Rewrite every one of the items below with "Recorded time" swapped for "Time shown" wherever it occurs, keeping all other text the same.

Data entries
::::::::
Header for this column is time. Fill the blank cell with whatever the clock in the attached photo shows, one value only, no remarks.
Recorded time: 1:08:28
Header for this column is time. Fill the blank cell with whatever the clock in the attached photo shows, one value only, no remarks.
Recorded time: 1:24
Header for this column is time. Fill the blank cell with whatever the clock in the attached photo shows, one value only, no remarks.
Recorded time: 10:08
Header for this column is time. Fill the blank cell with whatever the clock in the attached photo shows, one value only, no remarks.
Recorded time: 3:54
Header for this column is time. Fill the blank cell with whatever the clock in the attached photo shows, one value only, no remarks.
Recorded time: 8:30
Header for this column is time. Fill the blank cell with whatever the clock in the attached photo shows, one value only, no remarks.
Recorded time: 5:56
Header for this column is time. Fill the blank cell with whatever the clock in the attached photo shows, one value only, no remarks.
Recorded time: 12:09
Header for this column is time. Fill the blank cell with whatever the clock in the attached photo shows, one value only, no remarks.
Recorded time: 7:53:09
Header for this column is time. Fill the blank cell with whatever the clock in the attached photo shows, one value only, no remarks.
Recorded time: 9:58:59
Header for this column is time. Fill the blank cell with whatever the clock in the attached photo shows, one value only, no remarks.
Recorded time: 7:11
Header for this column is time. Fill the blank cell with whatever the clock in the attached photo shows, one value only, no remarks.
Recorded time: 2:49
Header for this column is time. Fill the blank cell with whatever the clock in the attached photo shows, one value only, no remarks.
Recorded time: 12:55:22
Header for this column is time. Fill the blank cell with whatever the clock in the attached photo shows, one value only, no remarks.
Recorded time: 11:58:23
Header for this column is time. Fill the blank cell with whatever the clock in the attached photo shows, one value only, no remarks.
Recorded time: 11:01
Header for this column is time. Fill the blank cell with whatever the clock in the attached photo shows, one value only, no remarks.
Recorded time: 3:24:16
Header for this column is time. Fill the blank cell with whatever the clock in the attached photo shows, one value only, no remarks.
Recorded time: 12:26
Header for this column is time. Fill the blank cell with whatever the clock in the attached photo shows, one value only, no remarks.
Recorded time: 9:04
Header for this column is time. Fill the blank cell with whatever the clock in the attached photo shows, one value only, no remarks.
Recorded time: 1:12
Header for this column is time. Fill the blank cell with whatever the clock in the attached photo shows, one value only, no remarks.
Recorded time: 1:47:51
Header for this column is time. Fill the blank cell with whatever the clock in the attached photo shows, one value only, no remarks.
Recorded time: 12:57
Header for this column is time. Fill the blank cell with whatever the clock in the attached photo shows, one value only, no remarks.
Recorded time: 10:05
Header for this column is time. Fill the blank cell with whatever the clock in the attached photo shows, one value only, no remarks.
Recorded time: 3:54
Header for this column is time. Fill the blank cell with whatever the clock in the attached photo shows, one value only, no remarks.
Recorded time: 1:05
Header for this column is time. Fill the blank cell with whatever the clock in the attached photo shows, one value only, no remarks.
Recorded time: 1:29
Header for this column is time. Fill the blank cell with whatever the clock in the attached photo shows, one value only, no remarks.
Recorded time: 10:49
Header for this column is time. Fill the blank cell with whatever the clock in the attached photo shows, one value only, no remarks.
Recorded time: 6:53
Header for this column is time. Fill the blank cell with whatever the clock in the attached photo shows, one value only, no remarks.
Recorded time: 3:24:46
::::::::
**EXERCISE SOLUTION**.
Header for this column is time. Fill the blank cell with whatever the clock in the attached photo shows, one value only, no remarks.
Time shown: 1:08:28
Header for this column is time. Fill the blank cell with whatever the clock in the attached photo shows, one value only, no remarks.
Time shown: 1:24
Header for this column is time. Fill the blank cell with whatever the clock in the attached photo shows, one value only, no remarks.
Time shown: 10:08
Header for this column is time. Fill the blank cell with whatever the clock in the attached photo shows, one value only, no remarks.
Time shown: 3:54
Header for this column is time. Fill the blank cell with whatever the clock in the attached photo shows, one value only, no remarks.
Time shown: 8:30
Header for this column is time. Fill the blank cell with whatever the clock in the attached photo shows, one value only, no remarks.
Time shown: 5:56
Header for this column is time. Fill the blank cell with whatever the clock in the attached photo shows, one value only, no remarks.
Time shown: 12:09
Header for this column is time. Fill the blank cell with whatever the clock in the attached photo shows, one value only, no remarks.
Time shown: 7:53:09
Header for this column is time. Fill the blank cell with whatever the clock in the attached photo shows, one value only, no remarks.
Time shown: 9:58:59
Header for this column is time. Fill the blank cell with whatever the clock in the attached photo shows, one value only, no remarks.
Time shown: 7:11
Header for this column is time. Fill the blank cell with whatever the clock in the attached photo shows, one value only, no remarks.
Time shown: 2:49
Header for this column is time. Fill the blank cell with whatever the clock in the attached photo shows, one value only, no remarks.
Time shown: 12:55:22
Header for this column is time. Fill the blank cell with whatever the clock in the attached photo shows, one value only, no remarks.
Time shown: 11:58:23
Header for this column is time. Fill the blank cell with whatever the clock in the attached photo shows, one value only, no remarks.
Time shown: 11:01
Header for this column is time. Fill the blank cell with whatever the clock in the attached photo shows, one value only, no remarks.
Time shown: 3:24:16
Header for this column is time. Fill the blank cell with whatever the clock in the attached photo shows, one value only, no remarks.
Time shown: 12:26
Header for this column is time. Fill the blank cell with whatever the clock in the attached photo shows, one value only, no remarks.
Time shown: 9:04
Header for this column is time. Fill the blank cell with whatever the clock in the attached photo shows, one value only, no remarks.
Time shown: 1:12
Header for this column is time. Fill the blank cell with whatever the clock in the attached photo shows, one value only, no remarks.
Time shown: 1:47:51
Header for this column is time. Fill the blank cell with whatever the clock in the attached photo shows, one value only, no remarks.
Time shown: 12:57
Header for this column is time. Fill the blank cell with whatever the clock in the attached photo shows, one value only, no remarks.
Time shown: 10:05
Header for this column is time. Fill the blank cell with whatever the clock in the attached photo shows, one value only, no remarks.
Time shown: 3:54
Header for this column is time. Fill the blank cell with whatever the clock in the attached photo shows, one value only, no remarks.
Time shown: 1:05
Header for this column is time. Fill the blank cell with whatever the clock in the attached photo shows, one value only, no remarks.
Time shown: 1:29
Header for this column is time. Fill the blank cell with whatever the clock in the attached photo shows, one value only, no remarks.
Time shown: 10:49
Header for this column is time. Fill the blank cell with whatever the clock in the attached photo shows, one value only, no remarks.
Time shown: 6:53
Header for this column is time. Fill the blank cell with whatever the clock in the attached photo shows, one value only, no remarks.
Time shown: 3:24:46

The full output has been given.